Iterating a floating point range in C++

Question

I would like to iterate over a range of floating point numbers, such as in the following example.

for (double d = 1.0; d <= 2.0; d += 0.1)
{
   cout << d << endl;
}

Because it is impossible to represent 0.1 accurately, the last value of 2.0 is not printed.

How can I ensure that the last value in this case and similar cases is not omitted?

Answer 1

Loop over integers, and divide by a floating point number:

#include <iostream>
#include <iomanip>

int main()
{
  std::cout << std::setprecision(1) << std::fixed;

  for (int d = 10; d <= 20; ++d)
  {
     std::cout << d/10. << std::endl;
  }
}

Output:

1.0
1.1
1.2
1.3
1.4
1.5
1.6
1.7
1.8
1.9
2.0

Answer 2

Due to floating point numbers not being accurate in such kind of situations I usually work around by "emulating" them through integers. At least for simple cases like this one.
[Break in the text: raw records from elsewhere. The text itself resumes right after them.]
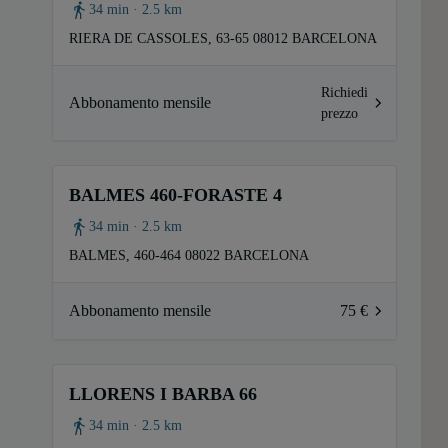
34 min · 2.5 km
RIERA DE CASSOLES, 63-65 08012 BARCELONA
Richiedi
Abbonamento mensile
prezzo
BALMES 460-FORASTE 4
34 min · 2.5 km
BALMES, 460-464 08022 BARCELONA
Abbonamento mensile
75 €
LLORENS I BARBA 66
34 min · 2.5 km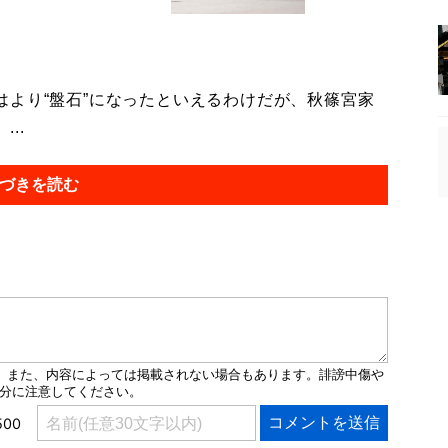
より“盤石”になったといえるわけだが、秋篠宮家
..
づきを読む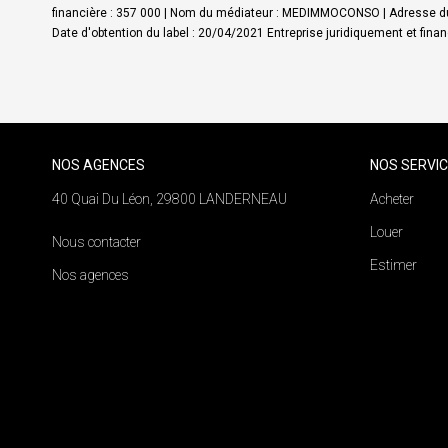
financière : 357 000 | Nom du médiateur : MEDIMMOCONSO | Adresse du
Date d'obtention du label : 20/04/2021
Entreprise juridiquement et fin
NOS AGENCES
NOS SERVI
40 Quai Du Léon, 29800 LANDERNEAU
Acheter
Louer
Nous contacter
Estimer
Nos agences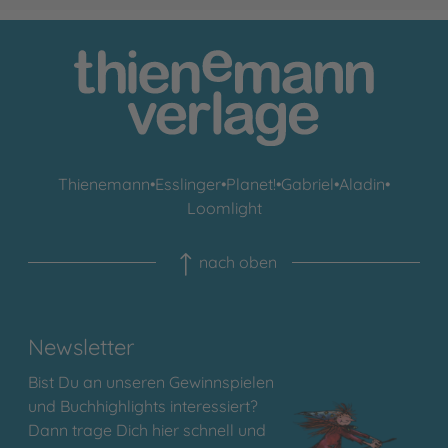
Thienemann
•
Esslinger
•
Planet!
•
Gabriel
•
Aladin
•
Loomlight
nach oben
Newsletter
Bist Du an unseren Gewinnspielen
und Buchhighlights interessiert?
Dann trage Dich hier schnell und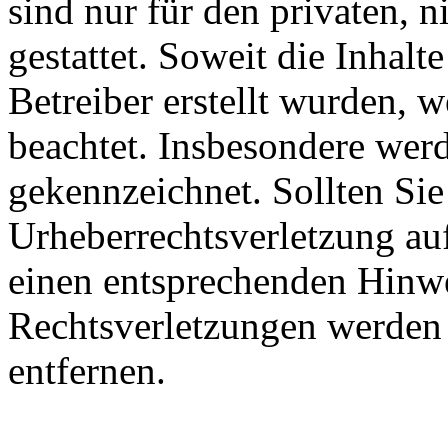
sind nur für den privaten, 
gestattet. Soweit die Inhalt
Betreiber erstellt wurden, 
beachtet. Insbesondere werde
gekennzeichnet. Sollten Sie
Urheberrechtsverletzung au
einen entsprechenden Hinw
Rechtsverletzungen werden 
entfernen.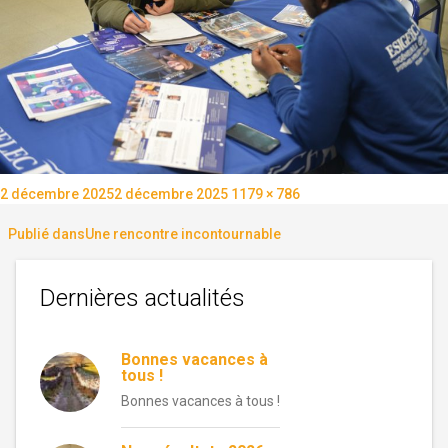
Publié
Taille
2 décembre 2025
2 décembre 2025
1179 × 786
le
réelle
Navigation
Publié dans
Une rencontre incontournable
de
Dernières actualités
l’article
Bonnes vacances à
tous !
Bonnes vacances à tous !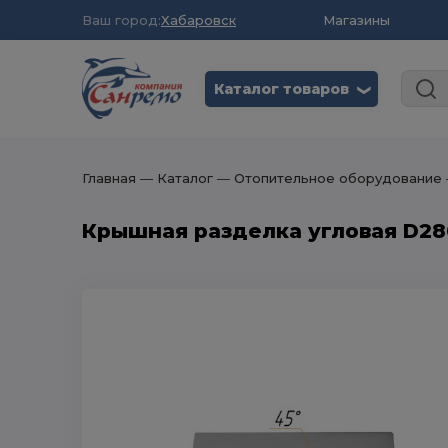
Ваш город:
Хабаровск
Магазины
Каталог товаров
❮
Главная
― Каталог
― Отопительное оборудование
Крышная разделка угловая D280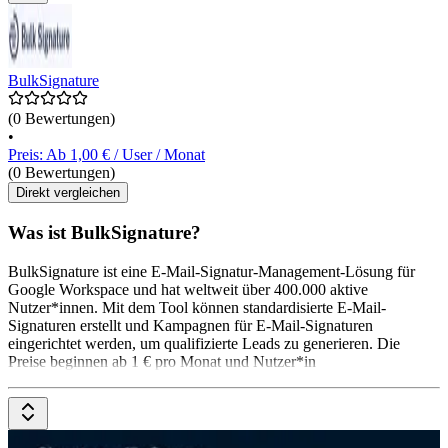
BulkSignature
(0 Bewertungen)
•
Preis: Ab 1,00 € / User / Monat
(0 Bewertungen)
Direkt vergleichen
Was ist BulkSignature?
BulkSignature ist eine E-Mail-Signatur-Management-Lösung für
Google Workspace und hat weltweit über 400.000 aktive
Nutzer*innen. Mit dem Tool können standardisierte E-Mail-
Signaturen erstellt und Kampagnen für E-Mail-Signaturen
eingerichtet werden, um qualifizierte Leads zu generieren. Die
Preise beginnen ab 1 € pro Monat und Nutzer*in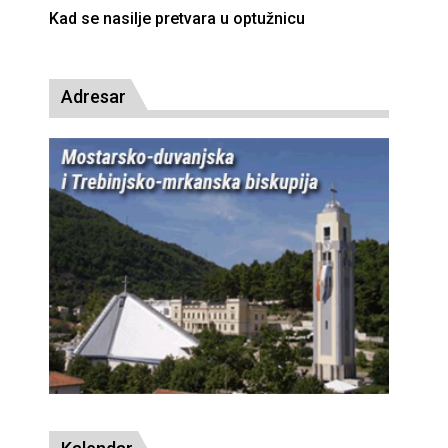
Kad se nasilje pretvara u optužnicu
Smrt
Adresar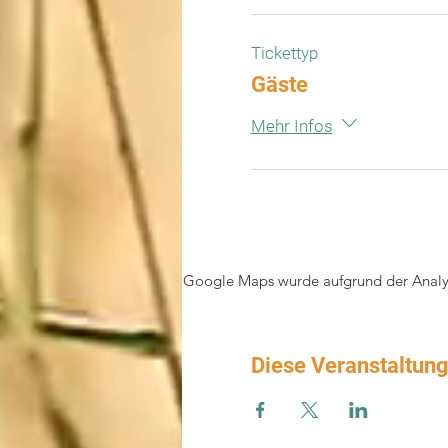
Tickettyp
Gäste
Mehr Infos
Google Maps wurde aufgrund der Analyti
Diese Veranstaltung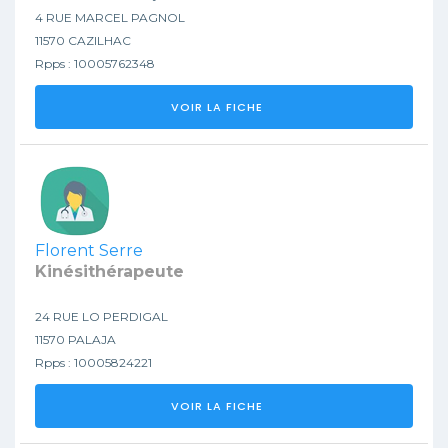
4 RUE MARCEL PAGNOL
11570 CAZILHAC
Rpps : 10005762348
VOIR LA FICHE
Florent Serre
Kinésithérapeute
24 RUE LO PERDIGAL
11570 PALAJA
Rpps : 10005824221
VOIR LA FICHE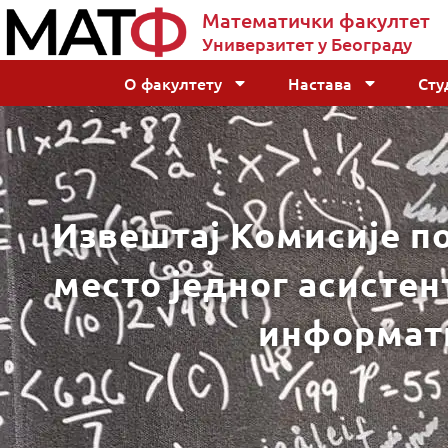
Математички факултет
Универзитет у Београду
О факултету
Настава
Сту
Извештај Комисије по
место једног асистен
информати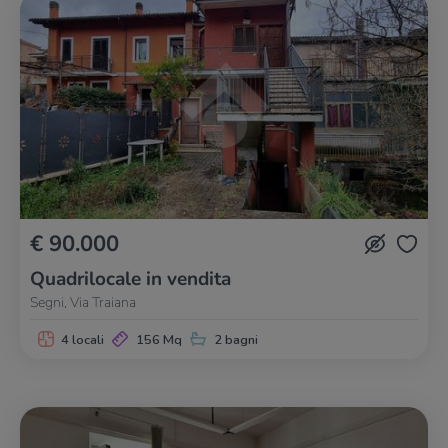
€ 90.000
Quadrilocale in vendita
Segni, Via Traiana
4 locali
156 Mq
2 bagni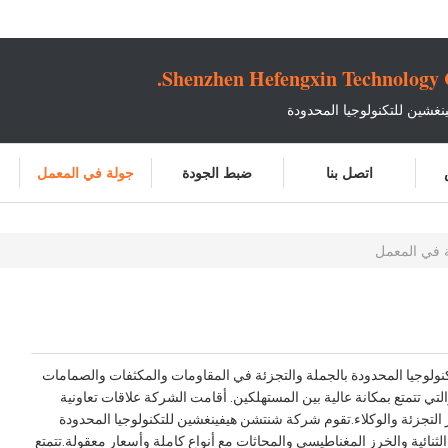
Shenzhen Hefengxin Technology C
غشين للتكنولوجيا المحدودة
اتصل بنا
ضبط الجودة
جولة في المعمل
نولوجيا المحدودة بالجملة والتجزئة في المقاومات والمكثفات والصمامات
لتي تتمتع بمكانة عالية بين المستهلكين. أقامت الشركة علاقات تعاونية
لتجزئة والوكلاء.
تقوم شركة شنتشن هيفينغشين للتكنولوجيا المحدودة
ثنائية والخرز المغناطيسي والمحاثات مع أنواع كاملة وأسعار معقولة.
تتمتع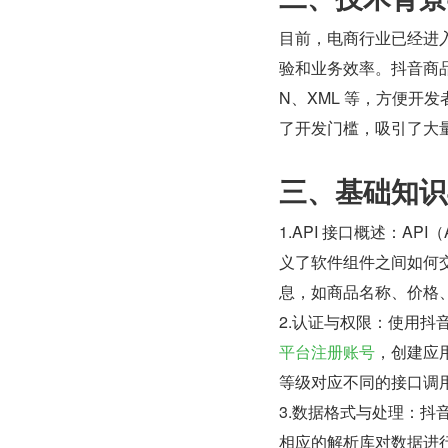
目前，电商行业已经进
验和业务效率。抖音商品详情
N、XML 等，方便开
了开发门槛，吸引了大
三、基础知识
1.API 接口概述：API（A
义了软件组件之间如何交
息，如商品名称、价格
2.认证与权限：使用抖
平台注册账号​
​，创建应用
等级对应不同的接口调
3.数据格式与处理：抖音
相应的解析库对数据进行处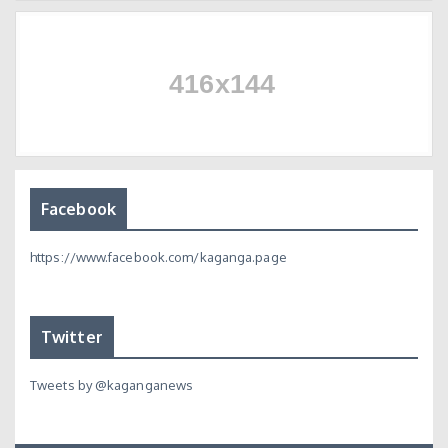
Facebook
https://www.facebook.com/kaganga.page
Twitter
Tweets by @kaganganews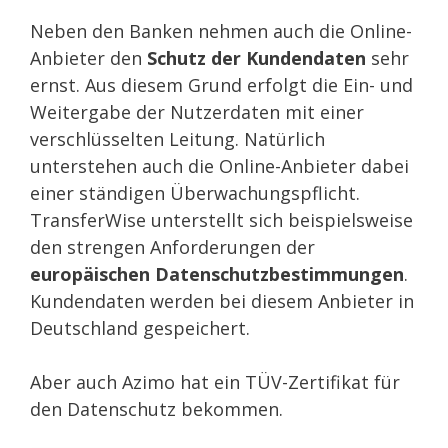
Neben den Banken nehmen auch die Online-
Anbieter den
Schutz der Kundendaten
sehr
ernst. Aus diesem Grund erfolgt die Ein- und
Weitergabe der Nutzerdaten mit einer
verschlüsselten Leitung. Natürlich
unterstehen auch die Online-Anbieter dabei
einer ständigen Überwachungspflicht.
TransferWise unterstellt sich beispielsweise
den strengen Anforderungen der
europäischen Datenschutzbestimmungen
.
Kundendaten werden bei diesem Anbieter in
Deutschland gespeichert.
Aber auch Azimo hat ein TÜV-Zertifikat für
den Datenschutz bekommen.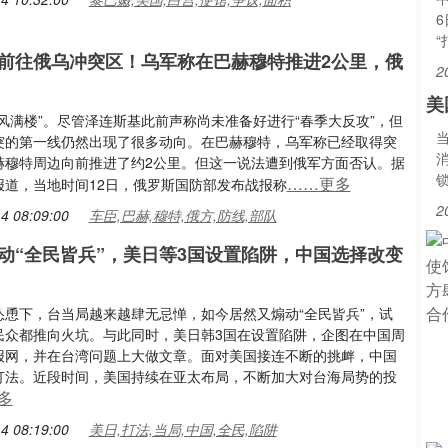
前往俄乌冲突区！乌军称在巴赫穆特推进2公里，俄
2
美
风满楼”。尽管泽连斯基此前声称尚未准备好进行“春季大反攻”，但
突的第一线仍然出现了很多动向。在巴赫穆特，乌军称已经取得突
赫穆特周边向前推进了约2公里。但这一说法遭到俄军方面否认。据
……更多
报道，当地时间12日，俄罗斯国防部发布战报称
2
4 08:09:00
车臣,巴赫,穆特,俄方,防线,部队
动“全民皆兵”，美日等3国设置陷阱，中国选择改变
怂恿下，台当局越来越肆无忌惮，如今居然又煽动“全民皆兵”，试
民众都推向火坑。与此同时，美日韩3国在设置陷阱，企图在中国周
报网，并在台湾问题上大做文章。面对美国接连不断的挑衅，中国
打法。近段时间，美国持续在亚太布局，不断加大对台海局势的投
多
4 08:19:00
美日,打法,当局,中国,全民,陷阱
for (int i = 10; i <= 20; ++i)
{
   cout << i / 10.0 << endl;
}

That should give you the closest you can get with floating points for any of the values.

Answer 3

If you're using fixed increments (like in your example), one way is to use integers:

for (int i = 10; i != 20; ++i)
{
   cout << (i / 10.0) << endl;
}

Answer 4

It would be best to use and update an integer value to control your loop. And a use and update a floating point value to use to output. I'm assuming your real-world case is a little more complex than this.

This will execute the loop the correct number of times and save on int to float conversions. The double value will be accurate so long as you don't loop too many times or let it get too big, then you will start getting rounding errors. In general you can come up with ways to correct for this, but with a loop of size/range it's a non-issue.

double d = 1.0;
for (unsigned i = 0; i <= 10; ++i, d += 0.1)
{
   cout << d << endl;
}

If you want to avoid cumulative round-off error from adding 0.1, it can be done like this:

double d = 10.0;
for (unsigned i = 0; i <= 10; ++i, d += 1.0)
{
   cout << (d / 10.0) << endl;
}

This is more accurate because small whole numbers can be represented accurately in a floating point format. However it costs a floating point division, but still avoids the int-to-float conversions.

Answer 5

for (double d = 1.0; d <= 2.02; d += 0.1)
{
   cout << d << endl;
}

Comparing double to be equal is hard work, but slight increase it will do the trick.